• **Explore the material**
**a)** In the passage about the moving ship, what did Sagredus often find himself wondering while in his cabin?
**b)** Reproduce everything in the passage about the moving ship from "SAGREDUS: Although it" down to "supposed to prove?".

Text START

The droplets will fall as before into the vessel beneath without dropping towards the stern, although while the drops are in the air the ship runs many spans. The fish in the water will swim towards the front of their bowl with no more effort than toward the back, and will go with equal ease to bait placed anywhere around the edges of the bowl. Finally the butterflies and flies will continue their flights indifferently toward every side, nor will it ever happen that they are concentrated toward the stern, as if tired out from keeping up with the course of the ship, from which they will have been separated during long intervals by keeping themselves in the air....
SAGREDUS: Although it did not occur to me to put these observations to the test when I was voyaging, I am sure that they would take place in the way you describe. Indeed, I remember having often found myself in my cabin wondering whether the ship was moving or standing still; and sometimes at a whim, I have supposed it going one way when its motion was the opposite....
But what, we might wonder, are Salvatius' little fish supposed to prove?

Text END
Information provided START

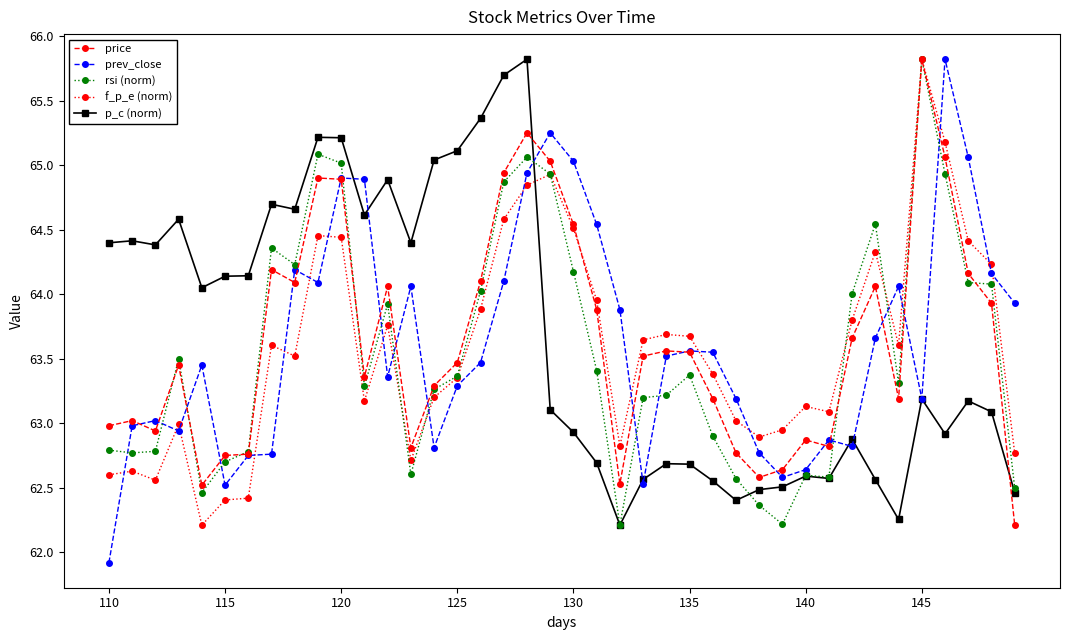

After their last crossing, which series has the higher values: p_c (norm) or f_p_e (norm)?

f_p_e (norm)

Information provided END

• **Solutions**
**a)** Whether the ship was moving or standing still.

**b)**
SAGREDUS: Although it did not occur to me to put these observations to the test when I was voyaging, I am sure that they would take place in the way you describe. Indeed, I remember having often found myself in my cabin wondering whether the ship was moving or standing still; and sometimes at a whim, I have supposed it going one way when its motion was the opposite....
But what, we might wonder, are Salvatius' little fish supposed to prove?